こうした「自作の壁」を乗り越えるために、最高裁判所などの厳格な組織が選んでいるのが、「RAG技術」と「権限管理機能」を備えた専用AIチャットボットです。
最高裁は、民事裁判書類電子提出システム(mints)のサポートにおいて、クラウド型AI「AIさくらさん」を採用しました。

自作Botと専用AIチャットボットの決定的な違い

比較項目
ChatGPT(GPTs自作)
専用AIチャットボット(最高裁事例等)
セキュリティ
データ学習のオプトアウト設定が必要
ISO27017(クラウドセキュリティ認証)取得
権限管理
全員が同じ情報を閲覧
役職や部署ごとの「出し分け」が可能
回答精度
複数の規定を混同しやすい
RAG技術で「正しい参照元」を優先
出典提示
苦手(ページ指定がずれる)
「〇〇規定 3ページ」とリンク付きで提示

最高裁がクラウドAIを許可した最大の理由は、ISO27017認証による客観的な安全性の証明です。

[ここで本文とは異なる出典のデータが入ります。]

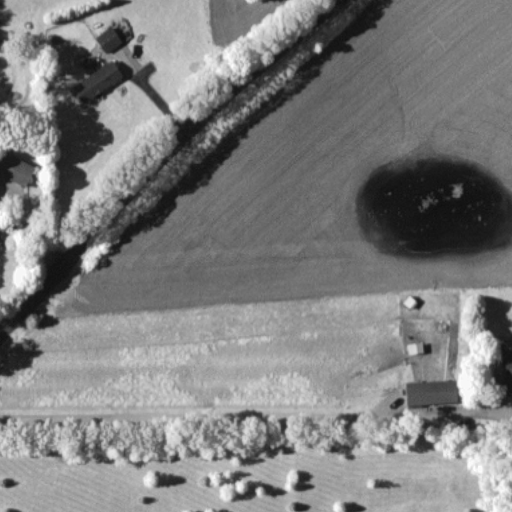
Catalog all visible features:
building: (108, 40)
building: (98, 83)
road: (159, 157)
building: (16, 170)
building: (0, 241)
building: (508, 361)
building: (431, 393)
road: (253, 414)
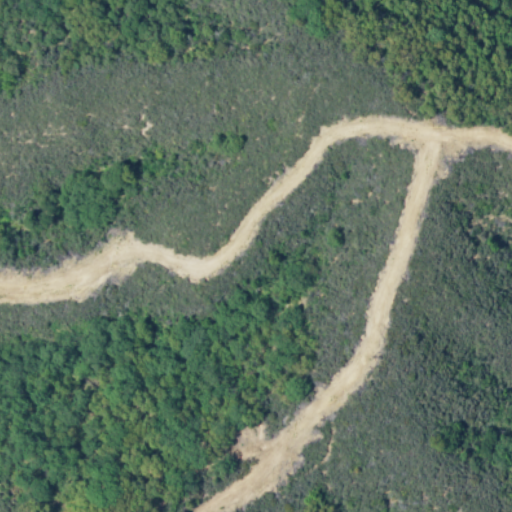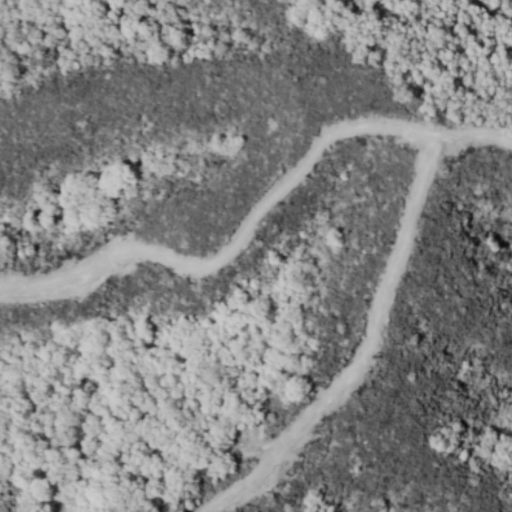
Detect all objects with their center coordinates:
road: (257, 219)
road: (369, 357)
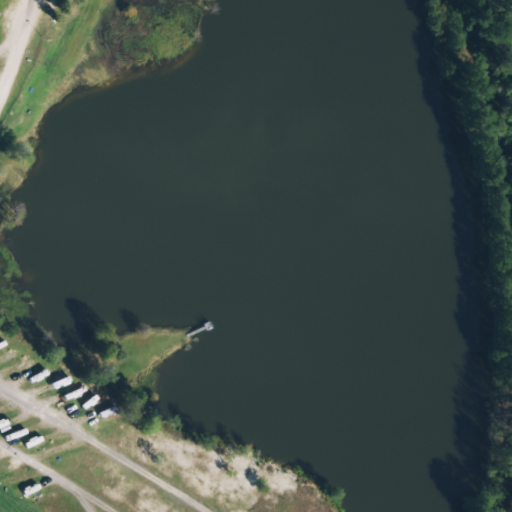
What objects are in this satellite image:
road: (18, 268)
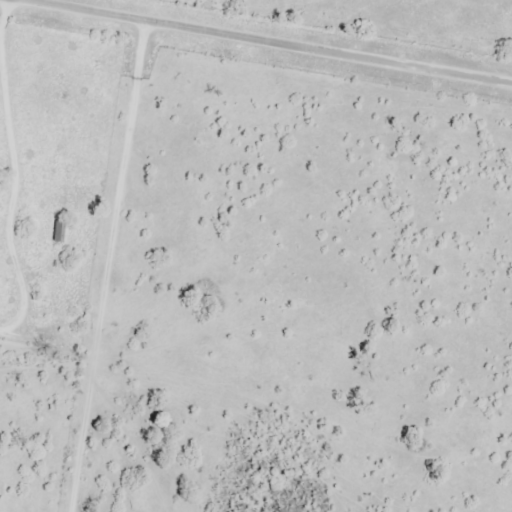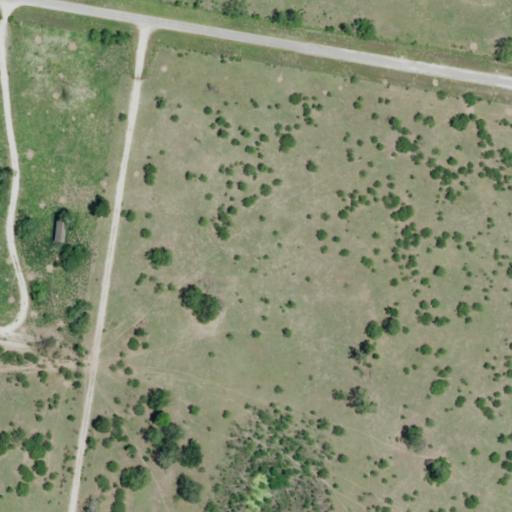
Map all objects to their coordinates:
road: (262, 41)
building: (58, 230)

機密情報(社内規定)を扱う以上、セキュリティと権限管理は「機能」ではなく「必須条件」です。




【実践編】ツール不問! AIに読ませるための「文書整形ノウハウ」

GPTsで自作する場合でも、専用ツールを導入する場合でも、共通して重要なのが「AIに読ませるデータの質」です。
「PDFをそのままアップロードすればいい」というのは誤解です。AIが理解しやすいように、元のドキュメント(Word/Excel)を整形する必要があります。

1. 「主語」を補完する

人間向けの文書は文脈で理解できますが、AIは文脈を読むのが苦手です。
NG例: 「(前略)...提出すること。」(主語がない)

OK例: 「正社員は、(前略)...提出すること。」

2. 「指示語」と「相対参照」を削除する

NG例: 「詳細については、前項を参照のこと。」

OK例: 「詳細については、第3条 リモートワーク適用範囲を参照のこと。」
AIは「前項」がどこを指すのかを見失うことがあります。具体的な条文名に書き換えましょう。

3. 表記揺れを統一する

NG例: ファイルAでは「当社」、ファイルBでは「弊社」、ファイルCでは「会社」

OK例: 全て「当社」に統一
キーワードがバラバラだと、AIはそれらを別の組織の話だと誤認するリスクがあります。





よくある質問(自作 vs 専用ツール)

Q1: GPTs(自作)でセキュリティは担保できますか?

A: Teamプラン以上であれば、入力データが学習に使われない設定(オプトアウト)が可能です。ただし、前述の通り「社内での閲覧権限(部長のみ閲覧可など)」の制御はGPTs単体では難しいため、給与規定や人事評価規定を入れるのは危険です。

Q2: 導入にはどれくらいの期間がかかりますか?

A: 専用ツールの場合、既存の規定ドキュメントがあれば最短1ヶ月程度で運用可能です。自作の場合は即日可能ですが、精度のチューニング(プロンプト調整)に数週間かかるケースが一般的です。

Q3: AIが嘘をつかないようにするには?

A: 「RAG(検索拡張生成)」という技術を使った専用チャットボットを選んでください。AIが勝手に文章を作るのではなく、「登録された規定データの範囲内」でのみ回答を作成するため、誤回答のリスクを極限まで低減できます。




まとめ

社内規定のAI化は、バックオフィス業務の効率化に不可欠です。
まずはChatGPT(GPTs)で小規模なFAQから「自作」を試すのも良い経験になります。
しかし、全社展開や機密性の高い規定(給与・人事)を扱う段階になったら、「権限管理」と「セキュリティ(ISO27017)」が壁になります。
その際は、最高裁判所も認めた「専用AIチャットボット」への移行を検討すべきタイミングです。